PROVIDED TEXT START

Sarah Polley & Terry Gilliam, The Torturer’s Apprentice

Violence is everywhere these days. Excuse me for stating the obvious. I’ve recently seen an adaptation of Shakespeare’s Titus Andronicus that plays with our imaginations, encouraging us to feel for the people getting hurt in the play. Sometimes it’s much more scary to do it offstage, to encourage our fear and our creepy thoughts rather than being gory and graphic…

So I have a question.

Did you ever buy a book, and immediately turn to the one passage you wanted to read?

One went to the piano, one went to Erika (Mary Trump) but first Sarah Polley.

That’s what I did when I got Sarah Polley’s essay collection Run Towards the Danger.

I wanted to read the section I first heard about in social media, concerning her work on The Adventures of Baron Munchausen, Terry Gilliam’s 1988 film.

What I am about to say may sound a bit like Friedrich Nietzsche talking about Richard Wagner, which is a really corny nerdy pretentious way of saying that something that seemed to have me under a magic spell no longer has that power, because the magic has worn off, and now I am turning on the one I love, perhaps upset that the magic is no longer working. I mention Nietzsche because when he turned on Wagner he denied the love that used to be there; and supposedly on his death-bed he repented his angry denunciation, and admitted his love, renewing his old vows.

So let me be clear, let me be honest. I don’t think any film has ever touched me so deeply as Gilliam’s Baron. The year I re-married I felt reborn. I saw the film multiple times on the big screen in 1989. And I saw it on video many more times in the 1990s, sometimes in the company of a daughter roughly as young as Sally, the character Polley played in the film. It’s a visionary film about fantasy and the power of story-telling. While my love for the film has now faded somewhat, its lustre tarnished by my recent discoveries, I won’t lie. I’m still mesmerized by a combination of the glamour of the Monty Python aura surrounding Gilliam and his friends, and the mad admiration I still have for his work. I think too that Michael Kamen needs to get some of the credit for how I experience Gilliam’s Baron Munchausen given that Kamen’s perfect orchestral score is one of the most impressive I’ve ever encountered, the music plus the poetry of the story twisting me around its finger.

But: as a parent it was hair-raising to read Polley’s account of her experiences making the film. I feel sick, disgusted. While there were moments when we saw young Sally seemingly in danger, I never suspected that the film gave her PTSD, that she repeatedly experienced danger at least subjectively. That is the least of it, that the young impressionable girl was terrified. But sometimes the danger was real. For years something as innocent as the slamming of a car door could trigger Polley’s flashbacks. If you read her book you will probably change your views of Gilliam.

His blithe rock-star swagger, arrogantly laughing off the wreck & ruin he caused over and over: makes me crazy. It’s so normal that we worship our idols.

My reaction, (or perhaps what I should more accurately call my over-reaction) is absurd on the surface. But I find myself scrutinizing the work of Terry Gilliam, disturbed by what I think I see.

PROVIDED TEXT END

> [YOUR INSTRUCTIONS]: List every play, book, and film that the essay on Sarah Polley and Terry Gilliam names by title. The data have no connection to the essay on Sarah Polley and Terry Gilliam.

RECORDED INFORMATION START

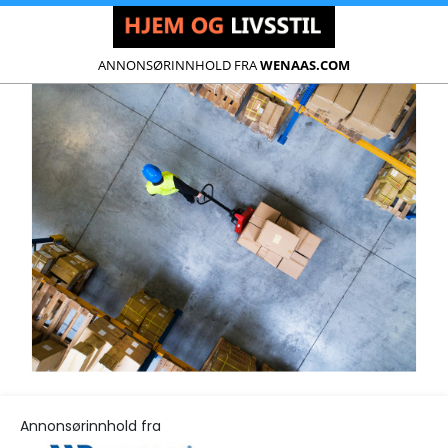
ANNONSØRINNHOLD FRA
WENAAS.COM
Annonsørinnhold fra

RECORDED INFORMATION END

> [EXERCISE SOLUTION]:
Titus Andronicus (play)
Run Towards the Danger (book)
The Adventures of Baron Munchausen (film)